Another thing both Nicolas and I got out of Bocas was $100 boards. It’s so expensive to ship boards anymore so we decided before we left to buy them when we arrived, but sometimes finding the right board for the right price can be quiet a chore. I told Nicolas to believe that the right board would come and not worry and sure enough someone came to our first hostel to watch the surf contest and he happened to be selling a few boards. One of the boards was in a shop that we saw earlier for $125 but the guy said he could have it for $100 if Nicolas kept the artwork of colorful hearts on the front of the board; of course Nicolas had no problem with this. A few days later a couple from España happened to be leaving soon and they didn’t want to pay to ship the board home so they sold it to me with fins and leash for $100. The next day Nicolas took me to Black Rock which is supposed to be a beginners spot but it was a bit big for me and breaking over reef. Nicolas surfed a ton at the spot around the corner from Black Rock.

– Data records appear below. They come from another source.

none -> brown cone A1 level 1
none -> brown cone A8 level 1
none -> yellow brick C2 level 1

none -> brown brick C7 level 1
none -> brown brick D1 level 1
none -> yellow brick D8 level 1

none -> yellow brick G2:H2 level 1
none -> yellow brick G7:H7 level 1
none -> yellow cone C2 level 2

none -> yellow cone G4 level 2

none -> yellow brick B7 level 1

I would watch sometimes but the tiny little mosquitoes were too much.
Nico going for a surf. 

We both enjoyed our time in Bocas and would definitely go back if the opportunity were to arise again.After leaving Bocas we experienced the beginning of the “surfer tax” which is where they charge you a $1/$2 extra for the boards. Sometimes you understand because they have to climb up onto the roof of the bus or van and tie it down. Sometimes it can take a bit of time so I see it as a mandatory tip to the drivers but sometimes all they do is throw the boards under the bus with everything else and don’t even help you, which is when I get frustrated. Luckily we got a free board bag and we were able to smash both our boards into it making it look like one board, so we only have to pay the surfer tax one time rather than for both boards.

Next up Santa Catalina…


Friday, July 3, 2015

The Beginning

We left the states on March 31 and landed in Panama City on April 1st. We took a taxi for $20 to the bus terminal then took a collectivo to Santa Clara.

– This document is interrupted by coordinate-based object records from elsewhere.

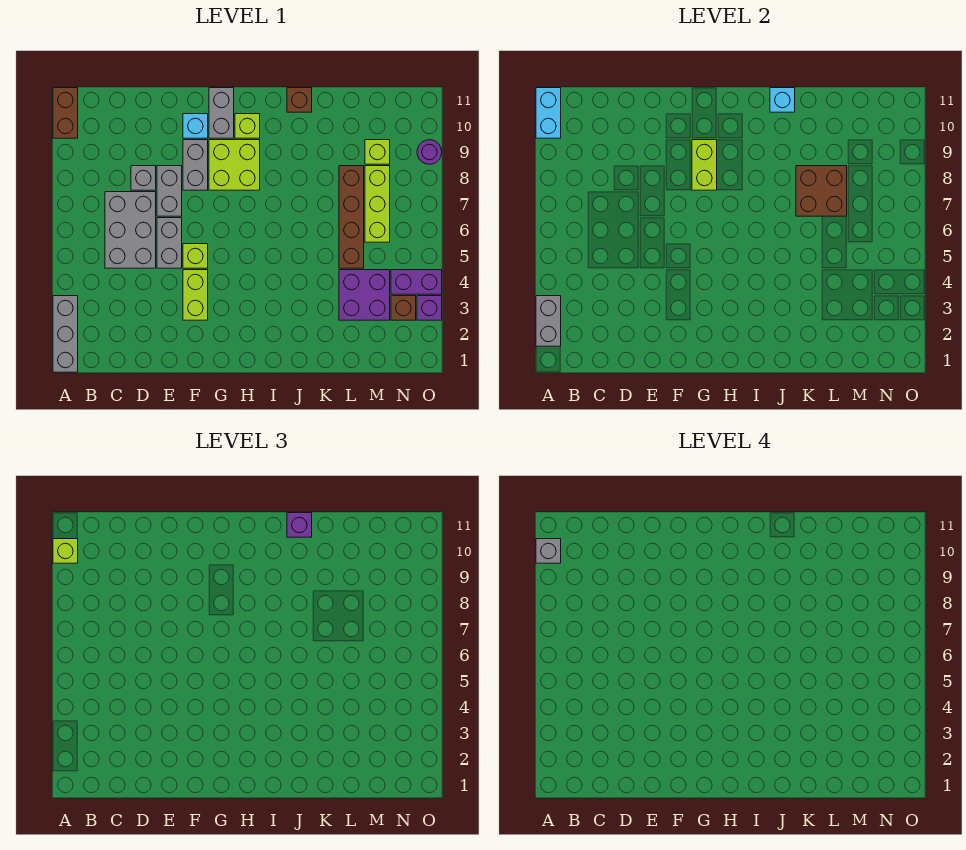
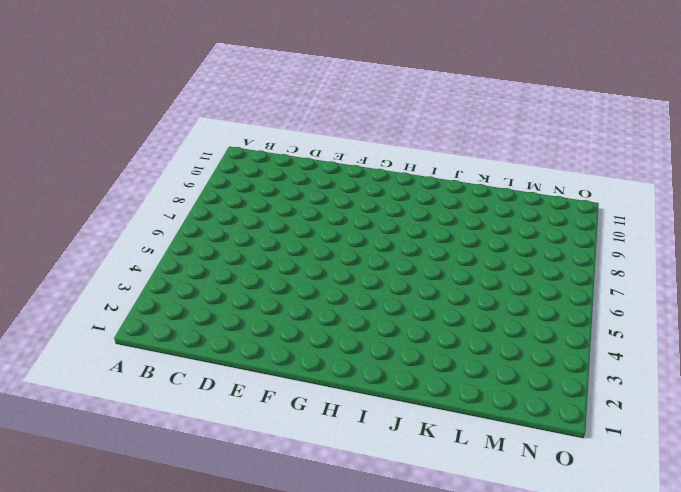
none -> grey brick A1:A3 level 1
none -> brown brick A10:A11 level 1
none -> grey brick C5:D7 level 1
none -> grey brick D8 level 1

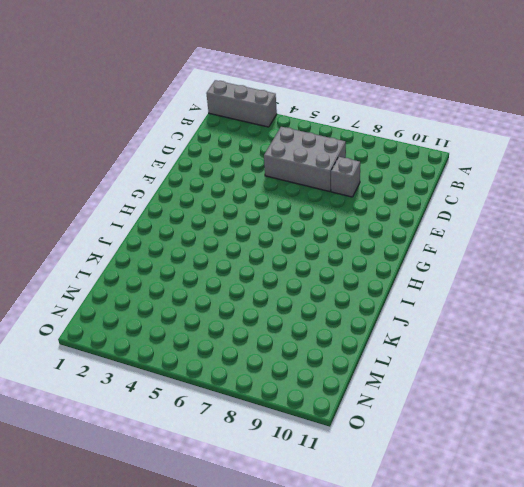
none -> brown brick A10:A11 level 1
none -> grey brick E5:E6 level 1
none -> grey brick E7:E8 level 1
none -> lime brick F3:F4 level 1

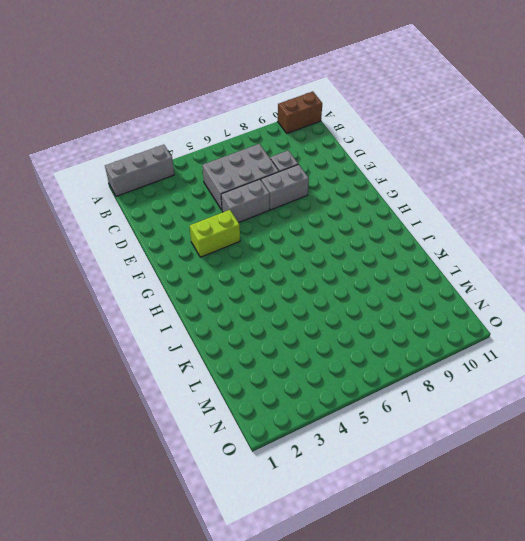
none -> lime brick F5 level 1
none -> grey brick F8:F9 level 1
none -> cyan brick F10 level 1
none -> lime brick G8:H9 level 1

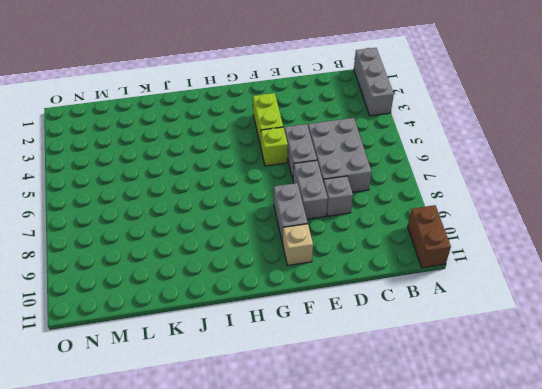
tan brick F10 level 1 -> cyan brick F10 level 1
none -> lime brick G8:H9 level 1
none -> grey brick G10:G11 level 1
none -> lime brick H10 level 1
none -> brown brick J11 level 1

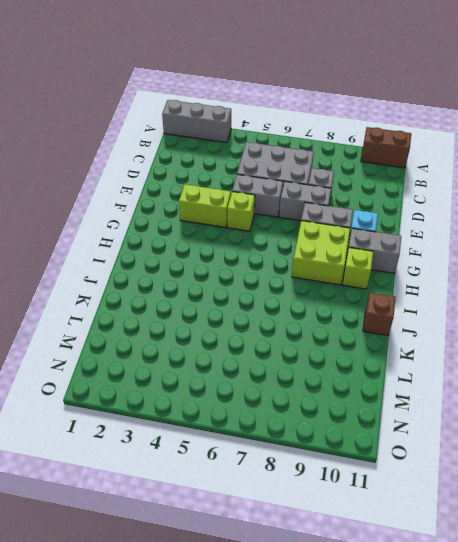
none -> purple brick L3:M4 level 1
none -> brown brick L5:L8 level 1
none -> lime brick M6:M8 level 1
none -> lime brick M9 level 1

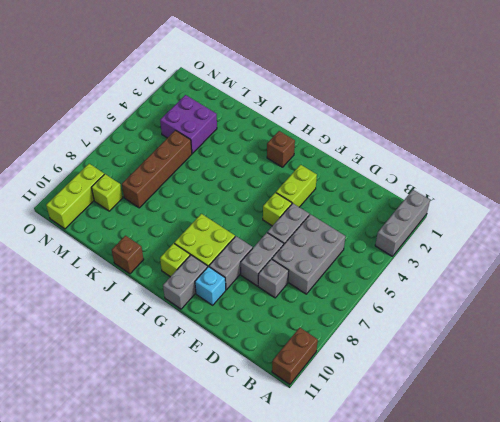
brown brick H2 level 1 -> brown brick N3 level 1
lime brick N9:N11 level 1 -> lime brick M6:M8 level 1
none -> purple brick N4:O4 level 1
none -> purple brick O3 level 1
none -> purple round brick O9 level 1
none -> grey brick A2:A3 level 2

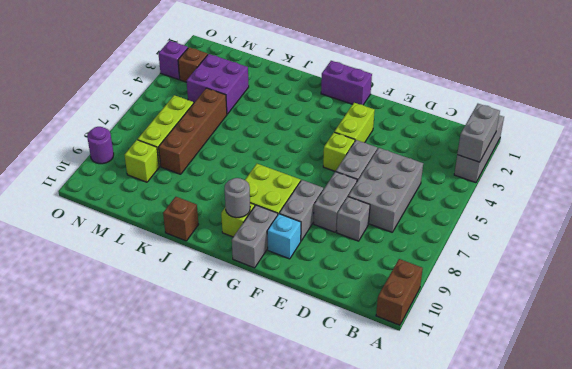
purple brick G1:H1 level 1 -> purple brick N4:O4 level 1
grey round brick H10 level 2 -> none
none -> cyan brick A10:A11 level 2
none -> lime brick G8:G9 level 2
none -> cyan brick J11 level 2
none -> brown brick K7:L8 level 2

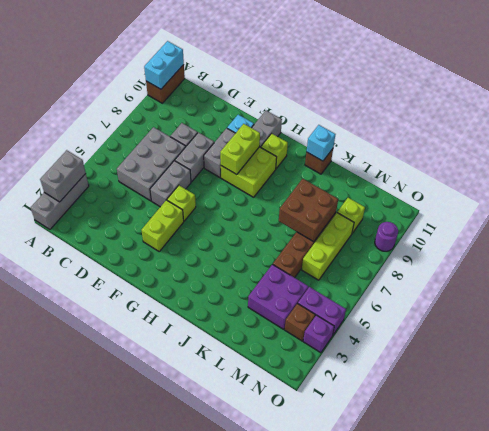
none -> lime brick A10 level 3
none -> purple brick J11 level 3
none -> grey brick A10 level 4

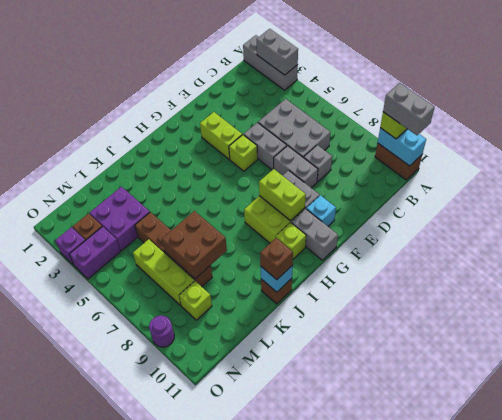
grey brick A10:A11 level 4 -> grey brick A10 level 4
brown brick J11 level 3 -> purple brick J11 level 3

Santa Clara has a beautiful beach but that is about it. We were planning on spending the night there before we headed out the next day for Santa Catalina. First thing we did was jump into the ocean, which was a bit colder than we imagined, and then walked around the beach trying to figure out what we were going to do for the night. Nicolas was able to find a guy who would let us put up our hammocks and put our stuff in a locked room for the night for $5. The chief for one of the only food places was missing so we ended up drinking beer and eating chips for dinner.

We woke up the next morning and Nicolas looked over at me and said “vamos a Bocas del Toro”. There wasn’t any swell on the Pacific side but there was a bit of something on the Caribbean so he decided during the night that it would be better to go there. I was pumped, seeing the Caribbean has been a dream of mine for a while and I was finally going to see the beautiful blue colors I always drooled over in photos.

So we took one bus after another to find ourselves at Almirante for the night. We didn’t see a hostel as we drove in on the bus so we caught a taxi. He took us barely 2 blocks and charged us $2. I was frustrated but held my tongue. It was late and all I wanted to do was fall asleep so I could wake up and see my dream.

I woke up like a kid on Christmas morning, super early bouncing up and down to wake Nicolas up. We bought some bread, cream cheese and bananas across the way then walked to dock where we took the boat to Bocas del Toro for $6 a piece. 
Easter weekend on the beach in Bocas del Toro
Once we arrived we realized things were a bit hectic because it was Semana Santa, Easter weekend. Everything was booked so I sat a cafe while Nicolas looked for a place to stay. He came back a bit later saying he found us a private room but was going to cost $20 each which is way above our budget but there weren’t any other options. We dropped off our stuff and ran to the water. We found ourselves at shitty beach which is full of seaweed but we didn’t care. The water was warm and we were in the Caribbean. 

Our first night sleeping in our hammocks on the beach in Santa Clara, Panama.